[Problem]
Rescale everything from the start of the records down to the line containing "right elbow: (52, 224, 20)", both lines included. Multiply each keypoint value (the x and y pixel coordinates and the depth) by 1.35 and round to a whole number with halves going up, copy all other text unchanged, and leave the pictures out.

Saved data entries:
========================
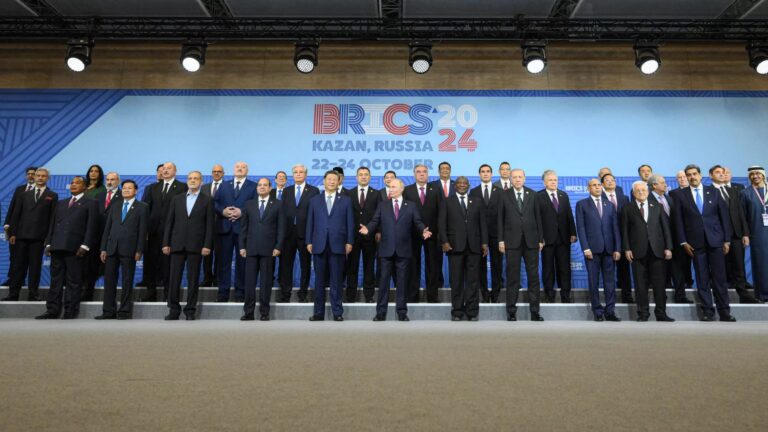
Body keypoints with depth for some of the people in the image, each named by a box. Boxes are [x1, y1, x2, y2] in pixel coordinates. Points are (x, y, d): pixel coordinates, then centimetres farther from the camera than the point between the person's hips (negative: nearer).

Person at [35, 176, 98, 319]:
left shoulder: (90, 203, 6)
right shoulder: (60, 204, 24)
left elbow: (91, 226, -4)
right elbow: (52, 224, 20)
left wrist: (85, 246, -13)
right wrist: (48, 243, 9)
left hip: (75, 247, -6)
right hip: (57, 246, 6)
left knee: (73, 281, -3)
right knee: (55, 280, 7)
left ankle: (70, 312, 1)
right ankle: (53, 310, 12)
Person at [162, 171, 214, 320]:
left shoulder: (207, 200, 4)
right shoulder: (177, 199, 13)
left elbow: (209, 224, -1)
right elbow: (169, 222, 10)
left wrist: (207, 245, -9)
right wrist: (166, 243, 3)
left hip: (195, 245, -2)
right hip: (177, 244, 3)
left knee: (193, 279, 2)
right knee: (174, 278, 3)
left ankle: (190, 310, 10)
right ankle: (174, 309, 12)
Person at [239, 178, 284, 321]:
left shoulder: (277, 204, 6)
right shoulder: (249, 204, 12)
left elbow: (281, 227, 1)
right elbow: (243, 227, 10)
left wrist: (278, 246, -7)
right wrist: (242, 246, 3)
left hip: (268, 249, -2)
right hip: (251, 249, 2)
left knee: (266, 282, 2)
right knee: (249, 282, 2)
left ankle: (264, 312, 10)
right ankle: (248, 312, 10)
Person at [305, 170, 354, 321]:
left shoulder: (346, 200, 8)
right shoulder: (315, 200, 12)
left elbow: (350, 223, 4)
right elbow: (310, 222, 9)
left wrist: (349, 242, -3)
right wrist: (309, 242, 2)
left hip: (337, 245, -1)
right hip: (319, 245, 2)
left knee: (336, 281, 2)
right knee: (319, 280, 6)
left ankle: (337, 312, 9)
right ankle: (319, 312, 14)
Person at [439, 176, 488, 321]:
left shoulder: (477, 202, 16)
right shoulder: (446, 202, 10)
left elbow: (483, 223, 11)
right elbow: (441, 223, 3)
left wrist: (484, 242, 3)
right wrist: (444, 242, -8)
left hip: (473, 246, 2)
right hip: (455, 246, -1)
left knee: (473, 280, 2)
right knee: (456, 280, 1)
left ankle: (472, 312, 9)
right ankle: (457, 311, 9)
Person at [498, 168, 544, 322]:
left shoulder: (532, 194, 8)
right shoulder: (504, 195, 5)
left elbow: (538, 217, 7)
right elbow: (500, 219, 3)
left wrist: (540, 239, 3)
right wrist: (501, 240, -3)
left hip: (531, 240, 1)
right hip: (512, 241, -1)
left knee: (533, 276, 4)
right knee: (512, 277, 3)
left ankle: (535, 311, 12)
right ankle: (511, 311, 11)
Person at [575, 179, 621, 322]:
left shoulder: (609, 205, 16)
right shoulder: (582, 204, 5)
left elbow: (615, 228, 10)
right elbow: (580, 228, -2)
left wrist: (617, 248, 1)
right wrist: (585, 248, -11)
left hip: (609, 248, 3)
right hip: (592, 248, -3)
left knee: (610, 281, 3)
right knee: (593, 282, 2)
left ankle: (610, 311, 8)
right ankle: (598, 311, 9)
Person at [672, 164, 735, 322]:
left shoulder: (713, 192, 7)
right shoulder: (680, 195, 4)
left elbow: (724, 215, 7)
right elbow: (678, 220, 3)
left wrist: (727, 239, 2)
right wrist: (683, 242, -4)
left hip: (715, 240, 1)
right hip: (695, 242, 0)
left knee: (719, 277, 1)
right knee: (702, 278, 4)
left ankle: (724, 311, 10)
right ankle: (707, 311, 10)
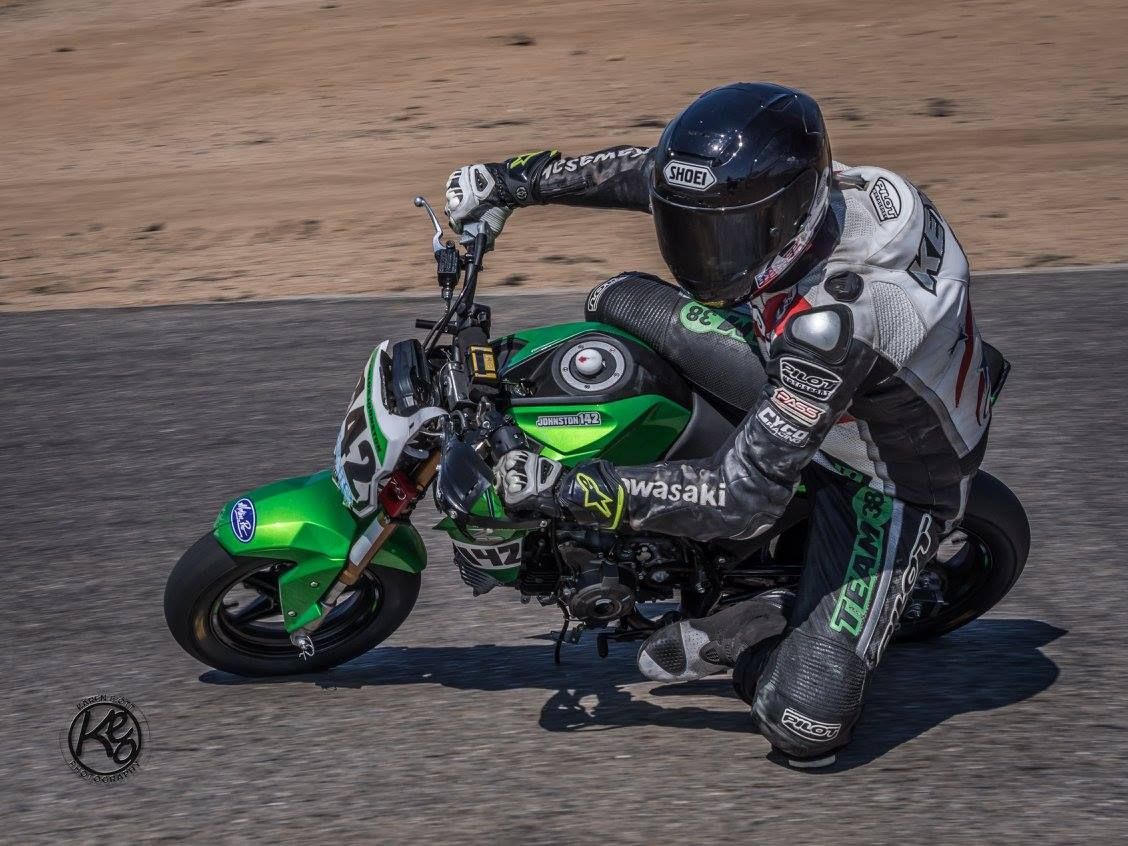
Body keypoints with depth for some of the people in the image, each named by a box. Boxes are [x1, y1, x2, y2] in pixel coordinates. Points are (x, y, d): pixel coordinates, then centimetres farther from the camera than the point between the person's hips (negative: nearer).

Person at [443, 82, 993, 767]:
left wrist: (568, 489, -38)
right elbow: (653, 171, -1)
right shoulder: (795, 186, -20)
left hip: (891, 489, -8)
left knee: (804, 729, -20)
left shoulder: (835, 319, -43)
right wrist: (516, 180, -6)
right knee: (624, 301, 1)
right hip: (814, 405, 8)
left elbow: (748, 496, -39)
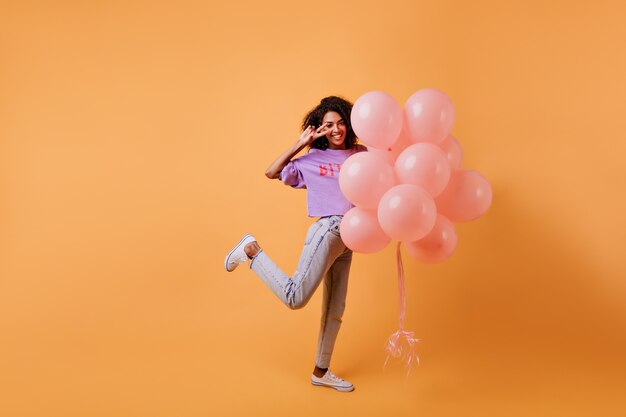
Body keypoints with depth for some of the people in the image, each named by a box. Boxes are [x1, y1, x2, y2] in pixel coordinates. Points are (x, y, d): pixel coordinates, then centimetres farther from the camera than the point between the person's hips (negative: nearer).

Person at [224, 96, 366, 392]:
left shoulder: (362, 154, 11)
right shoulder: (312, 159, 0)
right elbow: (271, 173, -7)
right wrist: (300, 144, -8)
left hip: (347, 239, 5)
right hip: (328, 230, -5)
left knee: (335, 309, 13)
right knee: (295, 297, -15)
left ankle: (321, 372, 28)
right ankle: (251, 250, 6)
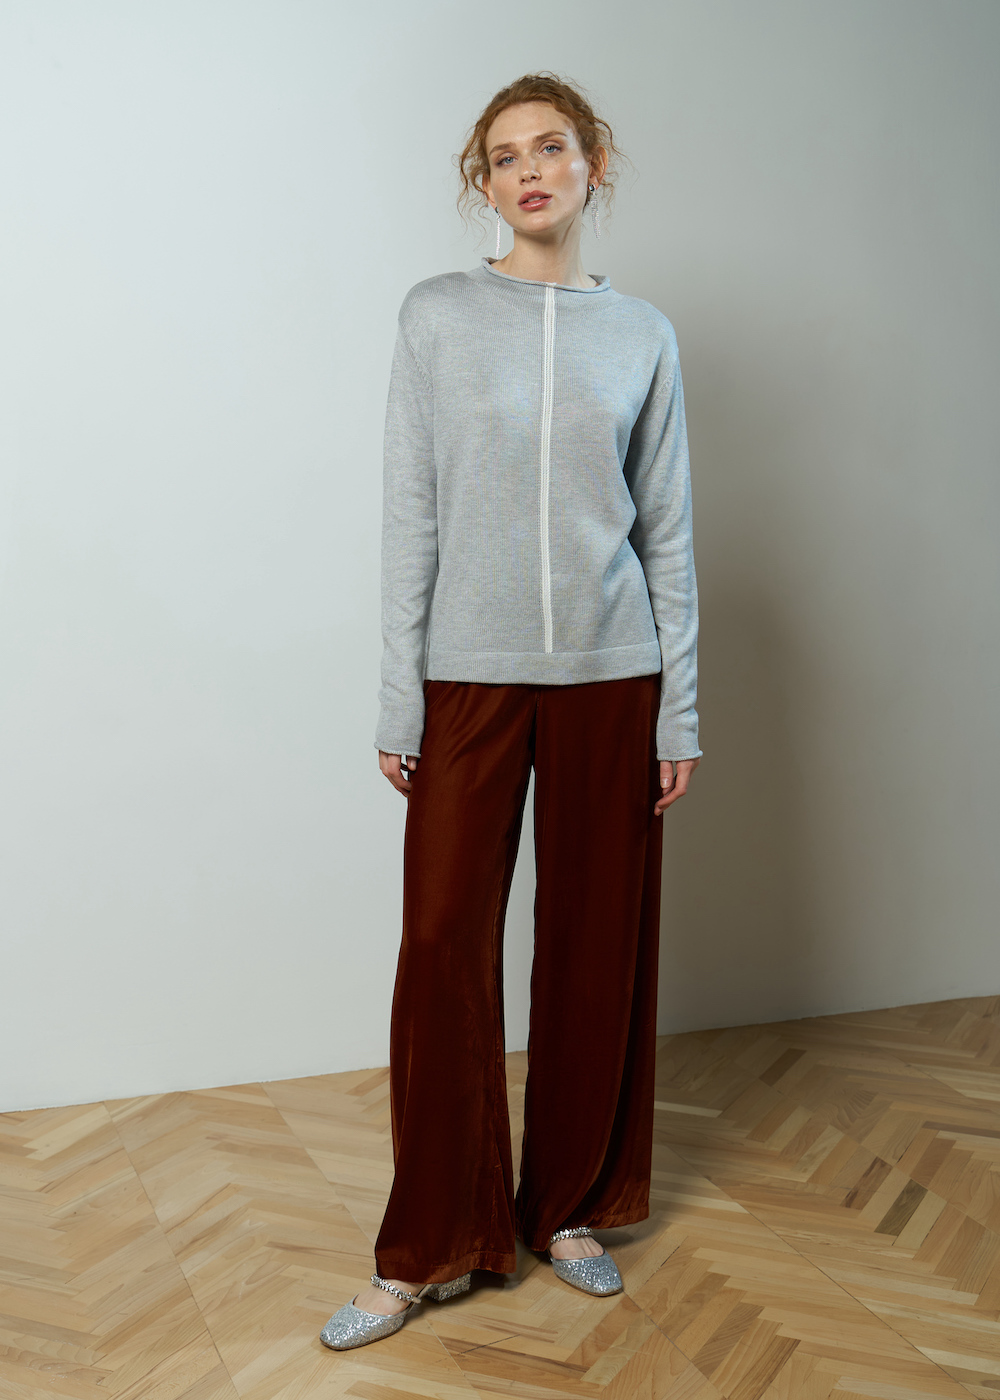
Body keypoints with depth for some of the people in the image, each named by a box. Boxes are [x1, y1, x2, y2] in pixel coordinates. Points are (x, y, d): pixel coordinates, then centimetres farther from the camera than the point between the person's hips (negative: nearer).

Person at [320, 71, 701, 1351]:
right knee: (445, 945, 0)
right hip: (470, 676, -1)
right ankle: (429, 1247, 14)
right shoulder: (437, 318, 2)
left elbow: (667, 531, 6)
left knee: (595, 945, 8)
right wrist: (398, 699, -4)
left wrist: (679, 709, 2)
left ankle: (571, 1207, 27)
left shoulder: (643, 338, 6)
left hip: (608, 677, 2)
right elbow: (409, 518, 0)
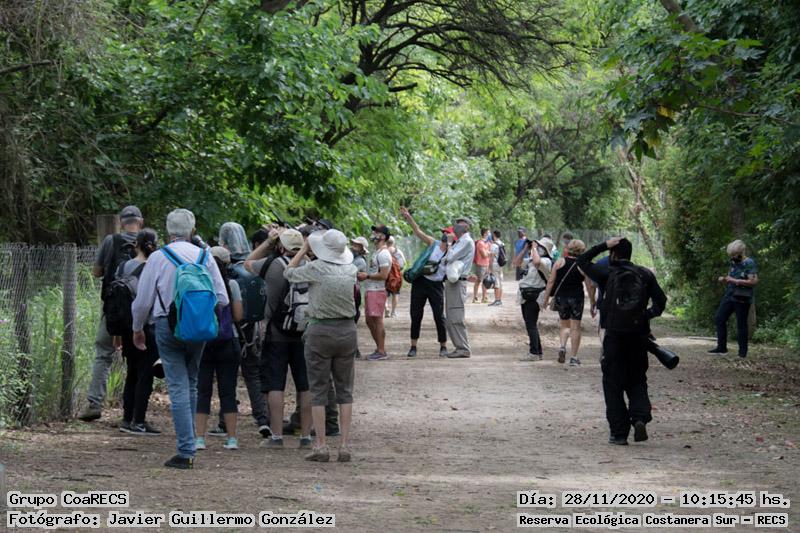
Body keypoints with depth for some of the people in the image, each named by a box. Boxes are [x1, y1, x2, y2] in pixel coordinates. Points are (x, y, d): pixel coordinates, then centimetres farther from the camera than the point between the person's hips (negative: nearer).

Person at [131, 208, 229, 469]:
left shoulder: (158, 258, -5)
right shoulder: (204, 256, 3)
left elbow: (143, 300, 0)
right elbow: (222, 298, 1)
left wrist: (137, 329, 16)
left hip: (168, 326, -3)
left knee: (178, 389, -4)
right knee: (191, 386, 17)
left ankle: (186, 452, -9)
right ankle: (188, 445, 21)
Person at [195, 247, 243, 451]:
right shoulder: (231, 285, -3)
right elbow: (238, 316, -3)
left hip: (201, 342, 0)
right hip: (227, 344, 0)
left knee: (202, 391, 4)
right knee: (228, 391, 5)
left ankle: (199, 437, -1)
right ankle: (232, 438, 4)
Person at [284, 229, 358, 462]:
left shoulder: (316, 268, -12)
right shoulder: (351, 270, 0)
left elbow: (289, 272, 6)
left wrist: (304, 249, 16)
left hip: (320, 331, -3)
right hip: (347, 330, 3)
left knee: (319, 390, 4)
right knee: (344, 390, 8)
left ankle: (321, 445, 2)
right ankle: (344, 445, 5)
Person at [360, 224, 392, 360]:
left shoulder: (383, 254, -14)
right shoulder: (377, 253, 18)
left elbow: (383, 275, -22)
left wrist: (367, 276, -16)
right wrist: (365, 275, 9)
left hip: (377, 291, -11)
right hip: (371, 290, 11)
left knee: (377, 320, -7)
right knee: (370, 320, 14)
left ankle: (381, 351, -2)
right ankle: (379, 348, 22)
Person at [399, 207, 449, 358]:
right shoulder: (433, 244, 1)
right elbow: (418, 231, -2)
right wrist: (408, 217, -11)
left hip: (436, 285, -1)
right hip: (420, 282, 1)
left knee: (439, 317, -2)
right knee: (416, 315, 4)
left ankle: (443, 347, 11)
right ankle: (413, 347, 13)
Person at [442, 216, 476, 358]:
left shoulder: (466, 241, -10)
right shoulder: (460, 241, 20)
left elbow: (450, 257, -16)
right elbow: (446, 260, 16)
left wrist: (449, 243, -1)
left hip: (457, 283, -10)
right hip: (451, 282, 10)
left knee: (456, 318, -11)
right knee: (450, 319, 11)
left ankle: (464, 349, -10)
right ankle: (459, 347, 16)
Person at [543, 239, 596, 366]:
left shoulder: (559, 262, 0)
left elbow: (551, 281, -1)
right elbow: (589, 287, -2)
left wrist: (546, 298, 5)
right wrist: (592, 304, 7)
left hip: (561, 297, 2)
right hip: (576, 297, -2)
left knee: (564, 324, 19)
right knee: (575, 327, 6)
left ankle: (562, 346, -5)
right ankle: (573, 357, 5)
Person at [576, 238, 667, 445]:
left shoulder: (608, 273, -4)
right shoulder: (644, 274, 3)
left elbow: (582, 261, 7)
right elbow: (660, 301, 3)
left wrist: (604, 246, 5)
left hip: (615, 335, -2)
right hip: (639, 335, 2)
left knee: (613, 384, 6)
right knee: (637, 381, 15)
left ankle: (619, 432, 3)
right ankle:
========================
[Result]
Body keypoints with depth for some of the people in the image, each named by a box. Boxes are [x1, y1, x2, y2] in pixel coordinates. Points are (x, y, d): pixel coordinates, then centimetres farther from the camera than the point between the person's hips (negative: nearer).

Person at [35, 176, 98, 319]:
left shoulder: (122, 274, 8)
right shoulder: (81, 275, 32)
left elbow: (123, 305, -5)
right elbow: (70, 302, 27)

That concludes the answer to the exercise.